“Wacht hier maar even,” zegt de blonde vrouw in de witte jas. Haar toon is zacht en haar ogen vol medeleven. “Ik ga de dokter zoeken”.Met het laatste beetje kracht in mijn lijf werk ik mijn loodzware ledematen vande onderzoekstafel af en wankel naar het stapeltje kleren dat van mij moet zijn.De waas voor mijn ogen maakt dat ik mijn ondergoed achterstevoren aantrek, maar merken doe ik het niet. Ik werp een blik op mijn lief en zie hem staan, vol ongeloof en aan de grond genageld. Hij spreidt zijn armen en ik zweef naar hem toe. We zeggen niets, houden elkaar alleen heel stevig vast. Er zijn geen tranen, de schok is gewoon te groot.
Er moeten dingen geregeld en we kunnen meteen terecht bij de gynaecoloog.
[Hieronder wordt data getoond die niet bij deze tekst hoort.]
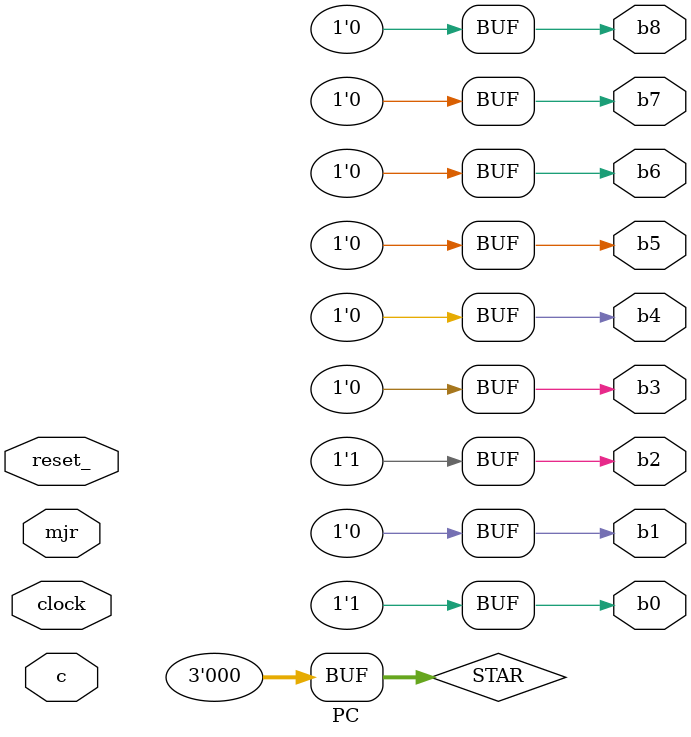
<source format=v>
module ABC (
    x,
    soc, eoc,
    out,
    clock, reset_
);

    input [7:0] x;
    output soc;
    input eoc;
    
    output out;
    
    input clock, reset_;

    wire [2:0] mjr;
    wire c;
    wire b8, b7, b6, b5, b4, b3, b2, b1, b0;

    PO po(
        x,
        soc, eoc,
        out,
        mjr,
        c,
        b8, b7, b6, b5, b4, b3, b2, b1, b0,
        clock, reset_
    );

    PC pc(
        mjr,
        c,
        b8, b7, b6, b5, b4, b3, b2, b1, b0,
        clock, reset_
    );

endmodule

module PO(
    x,
    soc, eoc,
    out,
    mjr,
    c,
    b8, b7, b6, b5, b4, b3, b2, b1, b0,
    clock, reset_
);
    input [7:0] x;
    output soc;
    input eoc;
    
    output out;
    
    input clock, reset_;

    output [2:0] mjr;
    output c;
    input b8, b7, b6, b5, b4, b3, b2, b1, b0;

    reg SOC;
    assign soc = SOC;

    reg OUT;
    assign out = OUT;
    
    reg [7:0] X2, X1, X0;

    // la codifica degli stati deve essere note alla parte operativa,
    // per pilotare correttamente MJR
    reg [2:0] MJR;
    assign mjr = MJR;
    localparam
        S0 = 0,
        S1 = 1,
        S2 = 2,
        S3 = 3,
        S4 = 4,
        S_read0 = 5,
        S_read1 = 6,
        S_read2 = 7;

    assign c = eoc;

    always @(posedge clock) if(reset_ == 1) #3 begin
        casex ({b1, b0})
            3'b00: MJR <= MJR;
            3'b01: MJR <= S1;
            3'b10: MJR <= S2;
            3'b11: MJR <= S3;
        endcase
    end

    always @(reset_ == 0) #1 begin
        OUT = 0;
    end

    always @(posedge clock) if(reset_ == 1) #3 begin
        casex ({b3, b2})
            2'b00: OUT <= OUT;
            2'b01: OUT <= 0;
            2'b1X: OUT <= ((X0 + X1 + X2) >= 164) ? 1 : 0;
        endcase
    end

    always @(reset_ == 0) #1 begin
        SOC = 0;
    end
    
    always @(posedge clock) if(reset_ == 1) #3 begin
        casex ({b5, b4})
            2'b00: SOC <= SOC;
            2'b1X: SOC <= 1;
            2'b01: SOC <= 0;
        endcase
    end

    always @(posedge clock) if(reset_ == 1) #3 begin
        casex ({b6})
            1'b0: X0 <= X0;
            1'b1: X0 <= x;
        endcase
    end

    always @(posedge clock) if(reset_ == 1) #3 begin
        casex ({b7})
            1'b0: X1 <= X1;
            1'b1: X1 <= X0;
        endcase
    end

    always @(posedge clock) if(reset_ == 1) #3 begin
        casex ({b8})
            1'b0: X2 <= X2;
            1'b1: X2 <= X0;
        endcase
    end

endmodule

module PC(
    mjr,
    c,
    b8, b7, b6, b5, b4, b3, b2, b1, b0,
    clock, reset_
);

    input clock, reset_;

    input [2:0] mjr;
    input c;
    output b8, b7, b6, b5, b4, b3, b2, b1, b0;

    assign {b8, b7, b6, b5, b4, b3, b2, b1, b0} =
        (STAR == S0) ?            9'b000000101 :
        (STAR == S1) ?            9'b100000010 :
        (STAR == S2) ?            9'b010000011 :
        (STAR == S3) ?            9'b000001X00 :
        (STAR == S_read0) ?       9'b0001X0000 :
        (STAR == S_read1) ?       9'b000010000 :
        /*(STAR == S_read2) ? */  9'b001000000 ;

    reg [2:0] STAR;
    localparam
        S0 = 0,
        S1 = 1,
        S2 = 2,
        S3 = 3,
        S_read0 = 4,
        S_read1 = 5,
        S_read2 = 6;

    always @(reset_ == 0) #1 begin
        STAR = S0;
    end

    always @(posedge clock) if(reset_ == 1) #3 begin
        casex (STAR)
            S0: STAR <= S_read0;
            S1: STAR <= S_read0;
            S2: STAR <= S_read0;
            S3: STAR <= S0;
            
            // microsottoprogramma per l'acquisizione di un campione
            S_read0: STAR <= c ? S_read0 : S_read1;
            S_read1: STAR <= c ? S_read2 : S_read1;
            S_read2: STAR <= mjr;
        endcase
    end

    // Per utilizzare il registro MJR, va esteso il modello di sintesi della parte controllo e la relativa ROM, in modo da distinguere i salti guidati da MJR e non (salti incondizionati o a due vie).

    // Per distinguere questi salti da quelli guidati da MJR, introduciamo un altro multiplexer guidato dal campo m-type della ROM
    // Questo varrà 0 per i salti incondizionati o a due vie e 1 per i salti guidati da MJR.

    // Per i salti incondizionati o a due vie, si utilizzano i campi m-addr T ed m-addr F della ROM, e un multiplexer guidato da una delle variabile di condizionamento prodotte dalla parte operativa.
    // Dato che, in questo caso, abbiamo una sola variabile di condizionamento, non c'è bisogno di distinguerle tramite un multiplexer ed il campo c_eff della ROM, che quindi omettiamo.

    /* 
    m-addr          | m-code      | m-addr T      | m-addr F      | m-type
    -------------------------------------------------------------------------
    001 (S1)        | 000000101   | 100 (S_read0) | 100 (S_read0) | 0
    000 (S0)        | 100000010   | 100 (S_read0) | 100 (S_read0) | 0
    010 (S2)        | 010000011   | 100 (S_read0) | 100 (S_read0) | 0
    011 (S3)        | 000001X00   | 000 (S0)      | 000 (S0)      | 0
    100 (S_read0)   | 0001X0000   | 100 (S_read0) | 101 (S_read1) | 0
    101 (S_read1)   | 000010000   | 110 (S_read2) | 101 (S_read1) | 0
    110 (S_read2)   | 001000000   | XXX           | XXX           | 1

    */

endmodule
</source>
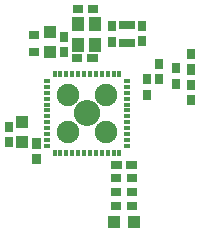
<source format=gtp>
G04 DipTrace 2.4.0.2*
%INSTM32.gtp*%
%MOMM*%
%ADD25R,1.0X1.1*%
%ADD26R,0.7X0.9*%
%ADD27R,1.1X1.0*%
%ADD28R,0.9X0.7*%
%ADD31R,0.9X0.75*%
%ADD33O,2.222X2.222*%
%ADD34O,1.905X1.904*%
%ADD37R,0.3X0.55*%
%ADD38R,0.55X0.3*%
%ADD43R,1.1X1.2*%
%ADD44R,1.4X0.7*%
%FSLAX53Y53*%
G04*
G71*
G90*
G75*
G01*
%LNTopPaste*%
%LPD*%
G36*
X32235Y26828D2*
X31535D1*
Y27728D1*
X32235D1*
Y26828D1*
G37*
G36*
Y28128D2*
X31535D1*
Y29028D1*
X32235D1*
Y28128D1*
G37*
D25*
X19934Y28737D3*
Y30437D3*
D26*
X21155Y28740D3*
Y30040D3*
D25*
X17624Y22828D3*
Y21128D3*
G36*
X18476Y20135D2*
X19176D1*
Y19235D1*
X18476D1*
Y20135D1*
G37*
G36*
Y21435D2*
X19176D1*
Y20535D1*
X18476D1*
Y21435D1*
G37*
D27*
X27090Y14399D3*
X25390D3*
D28*
X26890Y15739D3*
X25590D3*
X26890Y16887D3*
X25590D3*
X26890Y18076D3*
X25590D3*
G36*
X27340Y19544D2*
Y18844D1*
X26440D1*
Y19544D1*
X27340D1*
G37*
G36*
X26040D2*
Y18844D1*
X25140D1*
Y19544D1*
X26040D1*
G37*
D26*
X28206Y26433D3*
Y25133D3*
X29227Y27738D3*
Y26438D3*
D28*
X22344Y32357D3*
X23644D3*
G36*
X24016Y28595D2*
Y27895D1*
X23116D1*
Y28595D1*
X24016D1*
G37*
G36*
X22716D2*
Y27895D1*
X21816D1*
Y28595D1*
X22716D1*
G37*
D26*
X25211Y29626D3*
Y30926D3*
X27739Y30955D3*
Y29655D3*
D31*
X18601Y30183D3*
Y28783D3*
D26*
X30627Y26081D3*
Y27381D3*
X16491Y22436D3*
Y21136D3*
X31880Y24674D3*
Y25974D3*
D33*
X23103Y23553D3*
D34*
X24690Y25140D3*
Y21966D3*
X21516Y25140D3*
Y21966D3*
D37*
X25853Y26928D3*
X25353D3*
X24853D3*
X24353D3*
X23853D3*
X23353D3*
X22853D3*
X22353D3*
X21853D3*
X21353D3*
X20853D3*
X20353D3*
D38*
X19728Y26303D3*
Y25803D3*
Y25303D3*
Y24803D3*
Y24303D3*
Y23803D3*
Y23303D3*
Y22803D3*
Y22303D3*
Y21803D3*
Y21303D3*
Y20803D3*
D37*
X20353Y20178D3*
X20853D3*
X21353D3*
X21853D3*
X22353D3*
X22853D3*
X23353D3*
X23853D3*
X24353D3*
X24853D3*
X25353D3*
X25853D3*
D38*
X26478Y20803D3*
Y21303D3*
Y21803D3*
Y22303D3*
Y22803D3*
Y23303D3*
Y23803D3*
Y24303D3*
Y24803D3*
Y25303D3*
Y25803D3*
Y26303D3*
D43*
X22344Y31087D3*
Y29387D3*
X23744D3*
Y31087D3*
D44*
X26465Y31040D3*
Y29540D3*
M02*

</source>
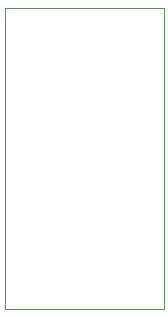
<source format=gko>
G04*
G04 #@! TF.GenerationSoftware,Altium Limited,Altium Designer,22.5.1 (42)*
G04*
G04 Layer_Color=8388736*
%FSLAX25Y25*%
%MOIN*%
G70*
G04*
G04 #@! TF.SameCoordinates,02D295DF-7AF2-41ED-923D-061E9FEF1AFC*
G04*
G04*
G04 #@! TF.FilePolarity,Positive*
G04*
G01*
G75*
%ADD13C,0.00394*%
D13*
X19685Y116142D02*
X72835D01*
X19685Y15748D02*
Y116142D01*
Y15748D02*
X72835D01*
Y116142D01*
M02*

</source>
Gelaten beantwoorden we de vragen die hij ons stelt over erfelijkheid, ziekten, afwijkingen en eventuele onderzoeken en in ruil daarvoor tovert de beste man een serie statistieken, tabellen, losse cijfers en kansberekeningen tevoorschijn. De vele getallen vullen de kleine ruimte en weerkaatsen tegen de kale wanden, maar ze zeggen ons niets. We beginnen er al bijna aan te wennen dat we telkens nét tot die kleine, ongelukkige minderheid behoren. Er wordt een doos tissues mijn kant op geschoven en automatisch pak ik er een paar. Fysiek ben ik aanwezig en ik zorg ervoor dat ik op de juiste momenten op de arts reageer, maar mijn bewustzijn heeft de echokamer nooit verlaten en staart nog altijd naar het beeld van ons levenloze kindje – het heel kleine kindje dat zes dagen daarvoor nog een prachtig hartje liet zien. Hoe kán dit?!
Wanneer de dokter met klem de verwachting uitspreekt dat wij ooit een gezond kindje op de wereld gaan zetten, kom ik langzaam weer een beetje terug in mijn lichaam. Hij zegt daar niet aan te twijfelen, hoe verontrustend deze tweede miskraam in vier maanden tijd ook lijkt. Dit wil ik horen, dit wil ik ontzettend graag geloven. Deze hoopvolle gedachte wil ik mee naar huis nemen, en we beëindigen het gesprek. Morgen gaan we terug om te besluiten wat we nu verder gaan doen – maar eerst moeten we naar buiten. De zon in. Het is een prachtige lentedag – het contrast met dit zwarte nieuws had niet groter kunnen zijn.
Op weg naar huis probeer ik mezelf wanhopig op te beuren. Ik wil altijd iets positiefs halen uit een nare gebeurtenis en dit moment vormt geen uitzondering. Ik bedenk dat ik nu tenminste het houtwerk in ons nieuwe huis kan schilderen. Weer intensief kan sporten. Zonder toxoplasmosegevaar in mijn nieuwe tuin mag werken. Sushi eten en veel koffie drinken. Lang in een heet bad kan zitten en de sauna bezoeken. Ik probeer te visualiseren hoe ik straks een fles wijn ontkurk en hoe ik het glas naar mijn lippen breng. Hoe de geur mijn neus vult en… Opeens voel ik weerzin. IK WIL DIT HELEMAAL NIET! Niets van dit alles! Het is zó onzinnig! Zó gemeen en oneerlijk! En voor het eerst vandaag durf ik te voelen hoe ongelofelijk veel pijn dit doet.